This is a big week for Google. Its new mobile phone software called Android is debuting, and there will be much debate about whether this much hyped project is going to get any traction. But that discussion may get drowned out by another. It seems as if everywhere you turn in the past two weeks, someone is wringing their hands about Google, the monopolist.
Google is trying to get a mega advertising deal with Yahoo approved by the Justice Department. Advertising agencies, a bunch of big and small advertisers and - big surprise - Microsoft, are all crying that Google is hell bent on world domination and want the deal blocked. Google says the accusations are ridiculous and has stepped up its defense in recent days to press that point. It says Microsoft isn't really credible on antitrust matters, after all. Moreover, it's hard to be a monopolist when you don't have any pricing power. Google ads are auctioned to the highest bidder, not sold in the conventional sense.
right? Wrong. The truth is, Google has more control over pricing than
it lets on, and it is going to need to do a better job of explaining
that in the coming weeks if it doesn't want to see this deal - and
maybe all future deals - go down in flames.
It is absolutely true that Google's ads are auctioned, but it is also true that Google sets minimum bids for those auctions on an advertiser by advertiser basis. That means that if Google doesn't like you as an advertiser, your price per click - the way advertisers bid on Google ads - will have to be higher to get top placement in search results than an advertiser Google likes a lot.

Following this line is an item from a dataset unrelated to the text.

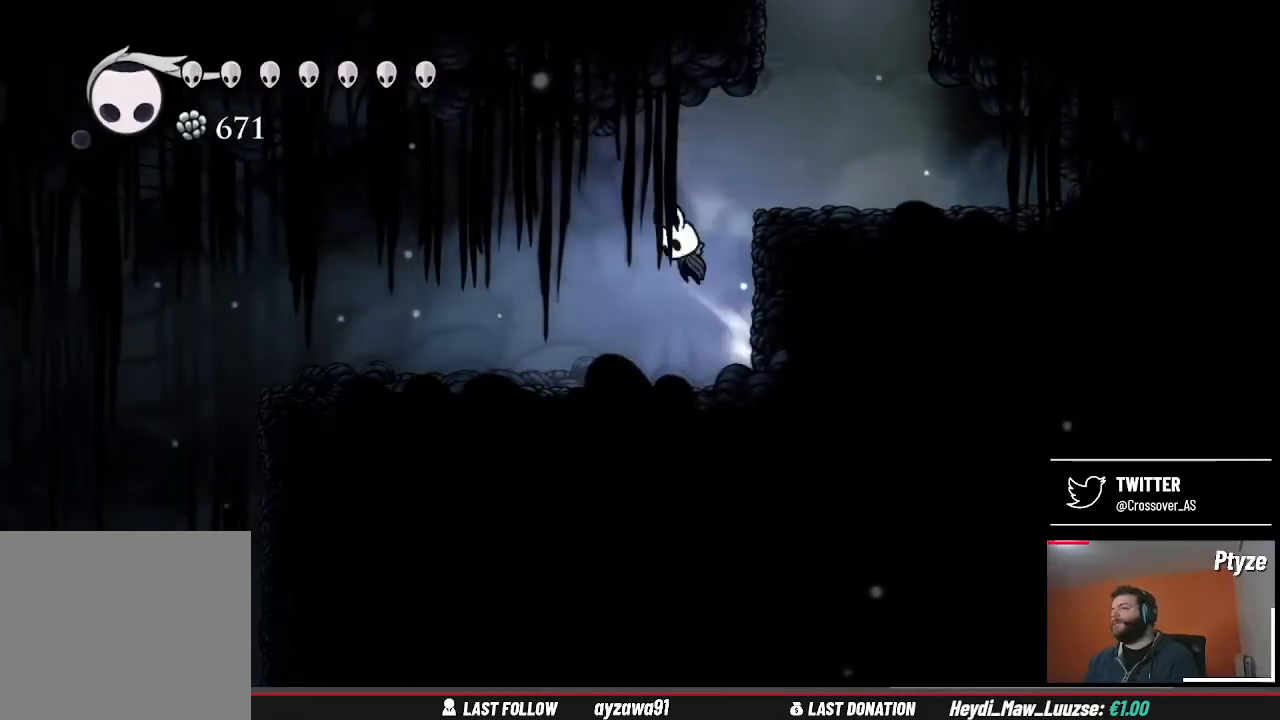
{"buttons": [], "left_stick": "right", "right_stick": "center", "events": [[200, "A", "up"]]}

How do you know whether Google likes you or not, if you're an advertiser? The answer to that question used to be clear. If your ad was popular, it meant Google liked you, and you had to pay less per click than if your ad was unpopular. If your ad was unpopular, it often didn't get listed at all. But you knew what to do. You made it better and tried again. Advertisers whined about all this at first, but when they saw how much better their ads performed compared to other networks, like Yahoo's, they shut up. Indeed, Google's obsession with ad's quality is at the root of why it is such a successful company.
So what's different? Google has made the way it measures ad quality a lot more complicated, and it hasn't done a very good job of letting advertisers understand what all those variables are and how each one affects the overall measurement of ad quality. For example, part of an ad's quality score now depends on whether dozens of raters working for Google around the world like your site and the ads on your site. Google's position is that it doesn't want users clicking on Google ads and getting taken to sites that aren't "useful." Google says this approach improves the user experience, and it probably does. However, the changes also mean that it has become harder and harder for advertisers to understand how to tweak their search ads to get the best placement - and they no longer have any real choice about where else to go.
I don't believe that Google is becoming another Microsoft. It is not using its position to unfairly crush competitors. Indeed, part of he reason Google added so many quality measures to its ad bidding process
was to stop ad arbitrageurs from gaming its system. And I think Google has succeeded. Indeed, Google executives openly talk about how improvements in ad's quality allows it to show fewer, but better ads. Because the ads work better, both Google and its advertisers benefit.
But the world applies different standards of behavior to corporate heavyweights than to young fast growing companies. When you're the latter, as Google has been for most of the past 10 years, telling your customers that you are doing what's good for them - and delivering - makes you brilliant. When you are the Google of today, it can also make you seem arrogant and pushy.
More transparency would do wonders. Even Google's biggest supporters have criticized it for becoming something of a black box to the outside world. I understand why Google doesn't want to do this. But stubbornness in the face of antitrust cops, as Microsoft will surely attest, enables you to win a few battles, but ultimately lose the war.